The following are IWF presentations related to groundwater management:
Dr Stephen Foster
Dr Foster (Senior Adviser at GWP, Visiting Professor at UCL and Past President of IAH) provides a comprehensive overview of the main issues in the management of groundwater resources, examining the main technical considerations for a balanced policy.
Dr Chris Perry
As irrigation efficiency has improved in the Northern China Plain, water which would previously have contributed to groundwater recharge is instead being used elsewhere, with the consequences of increasing net abstractions and declining groundwater levels. The Chinese Government is promoting management of evapotranspiration (ET) and irrigation water use as a way of reversing this decline and restoring balance to aquifers.
Professor Alex Densmore
Dr Karen Villholth
Dr Karen Villholth, a Principal Researcher at IWMI’s Southern Africa Centre at Pretoria, delivers her lecture remotely online from Sri Lanka focusing on trends, and the potential, and constraints, for development. She states that the drivers for groundwater irrigation (GWI) in Africa mainly comprised: (1) groundwater provides a reliable and suitable irrigation source for smallholder, (2) Increasing market demand for horticulture crops, (3) Better low-cost pumps and wells (and better access to them), (4) Increasing attention in GWI (from governments and donors).

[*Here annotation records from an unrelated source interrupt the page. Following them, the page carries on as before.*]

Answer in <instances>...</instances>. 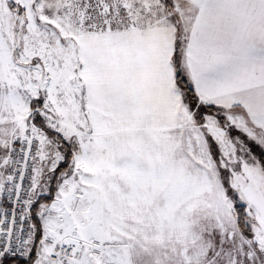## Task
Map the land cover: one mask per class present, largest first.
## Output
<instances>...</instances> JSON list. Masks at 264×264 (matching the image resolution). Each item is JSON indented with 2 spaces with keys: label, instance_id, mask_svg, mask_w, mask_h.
<instances>
[{
  "label": "snow or ice",
  "instance_id": "6c2138e0",
  "mask_svg": "<svg viewBox=\"0 0 264 264\" xmlns=\"http://www.w3.org/2000/svg\"><path fill=\"white\" fill-rule=\"evenodd\" d=\"M0 264H264V0H0Z\"/></svg>",
  "mask_w": 264,
  "mask_h": 264
}]
</instances>
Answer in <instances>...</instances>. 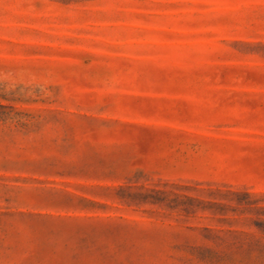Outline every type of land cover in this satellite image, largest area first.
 I'll use <instances>...</instances> for the list:
<instances>
[{
	"label": "rangeland",
	"instance_id": "1",
	"mask_svg": "<svg viewBox=\"0 0 264 264\" xmlns=\"http://www.w3.org/2000/svg\"><path fill=\"white\" fill-rule=\"evenodd\" d=\"M0 264H264V0H0Z\"/></svg>",
	"mask_w": 264,
	"mask_h": 264
}]
</instances>
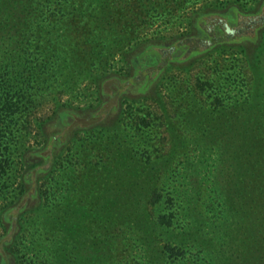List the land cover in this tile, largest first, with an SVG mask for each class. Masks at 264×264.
Masks as SVG:
<instances>
[{
    "label": "rangeland",
    "instance_id": "1",
    "mask_svg": "<svg viewBox=\"0 0 264 264\" xmlns=\"http://www.w3.org/2000/svg\"><path fill=\"white\" fill-rule=\"evenodd\" d=\"M71 1L64 15V0H23L28 9L16 4L15 28L0 39L34 29L44 43L54 40L67 66L39 91L20 134L21 144L50 145L57 157L43 181L44 206L35 208L26 182L15 228L0 220V264H264V22H255L264 0H221L239 7L220 13L235 17L246 58L239 46L197 53L194 38L219 36L221 27L213 14L188 25L206 0ZM110 7L117 17L106 27ZM147 39L176 46L150 85L157 71L133 79L156 59L137 45ZM113 72L127 91L105 96L103 108L117 101L122 116L100 112L96 84L108 75L105 92L117 90ZM60 106L80 117H61ZM33 153L19 173L39 178L45 163ZM19 190L8 186L0 210ZM168 213L171 224L160 217Z\"/></svg>",
    "mask_w": 264,
    "mask_h": 264
},
{
    "label": "trees",
    "instance_id": "2",
    "mask_svg": "<svg viewBox=\"0 0 264 264\" xmlns=\"http://www.w3.org/2000/svg\"><path fill=\"white\" fill-rule=\"evenodd\" d=\"M59 1L61 3L63 2V0ZM64 1H66L67 4L64 10V15H66V13L67 15H69L72 13V11L69 10L70 8H73L71 7L72 1ZM47 2L51 3L52 5L56 4L57 6L60 4L59 2H57V0H47ZM23 3V0H0V39L3 35H5L3 37H6V35H10L9 33L11 30H13L12 28H15L13 22H11L12 16L15 13L14 9L17 8L16 4H18L21 7L19 8V12H22L26 8ZM238 9L239 7L236 4L230 3L229 1L222 3L221 0H206L205 3L200 6V8H197L195 12H192L193 16H191L190 20L188 21V25L190 24L191 28H198V20L203 15L213 14L216 16H221L220 12H225V10L233 11L234 14H236L239 11ZM108 11V16L104 18L107 22L106 27L110 24V19L112 16L115 18L117 17V14L112 11L111 7ZM111 13L112 16H110ZM254 15L257 14L255 13ZM20 18L21 16L18 15L15 20L18 21L20 20ZM225 18L226 16H224V13H222L221 18H217L219 24L218 26H221L220 30L218 29L220 31L219 36H211V34H209V36L206 37L194 38V44L198 48L197 53L203 55L206 54L208 50L219 46H239L240 52L246 58L248 56L247 54H249V48L241 43L242 39L240 41L239 39L237 40L235 38L238 31V28H235L233 26L234 24H232L235 17L233 16L232 19L226 18L228 19L226 20L227 22L223 21V19ZM255 22H264V15H259L256 18ZM247 24H249V22ZM206 28H208L209 32L211 31V28L209 26ZM19 31L20 32L19 34H17V37L13 38L12 36H8L7 39L4 38V41H0V198L5 197L8 192V186L12 183L17 184L20 189L19 193L21 194L25 193L26 182L32 183L33 191L31 196L38 197L35 208L39 210V208H42V206H44L42 203H40L41 197H43V181H45L46 178H52L57 157L54 158V150L49 147L50 145H47L45 148H43V153L41 152L43 151V149L39 148L38 150H31L30 147L21 144L22 139L20 137V134L22 132V129L26 127V123L29 122L28 119L30 117V112L35 104L39 91L53 86V83L58 80V77L60 75H63V70L67 66L60 61L61 56L58 53L59 51L57 50V47L54 46V40L48 38L46 40L49 44L44 43L43 40L45 38H43L42 36H38V34L35 33L34 29L32 30V33L23 32L22 28H19ZM183 35V33H180L179 36L175 37L174 39L177 41L182 39L183 37L185 38V36ZM117 39V37H114V40ZM152 41L153 39H147L137 42V45L141 46V48L150 49L148 51V54L156 57L153 62L148 61L147 64L143 63V66L138 70V72H136L137 74L133 76V79H137V77H142V75L149 70L157 71V75L155 76L154 80H150V78H148L150 81H145V85H150L156 79H159L163 68L174 60L171 59V54L176 48L175 44H168L169 42H165V44L164 41ZM154 45L155 47L160 48L161 53L155 51V49H151V47ZM91 47L92 46H90L91 51L87 52V55H90V59H92L91 54H93V49ZM101 59L102 60H100V62H103L104 58L102 57ZM244 61L246 64H249L247 59H245ZM92 64H94V62L90 65ZM76 65L77 64L75 63V70L77 69ZM248 67L251 68L252 65H249ZM107 76L108 75L102 76L96 84V86H98L99 93L103 97V100L102 98L99 99V105L101 106L100 112L107 116L113 115L115 113L119 114V116H122L125 112L124 110L120 111V104L117 103V101L113 104V106L110 107V110L103 108L105 103L107 102V100H104V97L106 96L108 98H116L117 96L124 95V92L127 91L124 88L126 86V83H120V81H122L120 79V76H122L121 73L113 72L110 74L109 78L114 80L113 85L117 90H112V92L106 93L104 90L103 82L105 81V78ZM252 77L255 78L256 76L252 75ZM156 95L154 97H156ZM151 97L152 96H150V98ZM61 108L62 111L60 115L63 118L80 117V115L74 114L72 112L73 109L69 107ZM96 114L97 113L93 114L92 120L94 121L95 118V122H103L104 118H102L101 120H97L98 118H96ZM163 115L165 114L163 113ZM107 116L105 118H107ZM120 119L121 117L117 119V122ZM94 126L96 125L88 127ZM85 137L86 138L83 139L92 140L96 138V136L94 135ZM31 151L34 152L32 154L34 155V157H43L40 165L45 163V167L41 170L42 174L39 176V178H35L33 172L28 175L27 172H24L23 174L19 173L22 169L25 168L27 162V153H31ZM15 156H17V161H15ZM16 165H19V167L16 168ZM32 165L33 166L30 167L33 169L36 164ZM23 194L19 195V197L16 196L18 197L17 200L12 199L7 202L2 206L0 210V220L2 224L7 223L9 229H12V227L15 228L16 226L15 222L17 221V217L21 209L20 205L22 204L21 200L23 199ZM160 217L161 219H166L167 224H171V213L163 214ZM6 230L7 228H5V231ZM1 242L2 241H0V244L2 245L1 247L5 251L6 243ZM5 252L0 253L3 258L2 261H4L3 263H6V255L4 254Z\"/></svg>",
    "mask_w": 264,
    "mask_h": 264
}]
</instances>
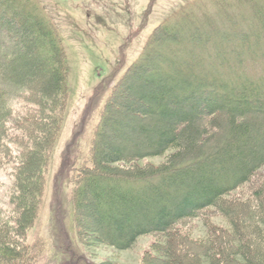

Richard Carter presented an array of facts and figures about population growth, irrigation and irrigated area, and groundwater resources and use in Sub-Saharan Africa, to set the scene for the DFID-NERC-ESRC UPGro (Unlocking the Potential of Groundwater for the poor) programme, running for 7 years and with a budget of £12M. He highlighted some of the differences in irrigation philosophy between Africa and Asia, and the need for research to improve our understanding of issues such as recharge process, surface water-groundwater interactions, and groundwater quality.
Professor Alan McDonald
Dr Roger Calow
China’s economic growth and success at feeding its huge population and lifting people out of poverty had been at the cost of environmental degradation, and its present attempts to reverse this whilst maintaining 90% self-sufficiency in future food production has created numerous challenges. In contrast, parts of sub-Saharan Africa could be described as islands of affluence in a sea of poverty as some countries, such as Ethiopia, experienced economic growth but not corresponding poverty reduction. This reflected a lack of past investments in water resource development, including irrigation, by governments and funding agencies, partly due to the paucity of good quality hydrometeorological data on which to base scheme designs.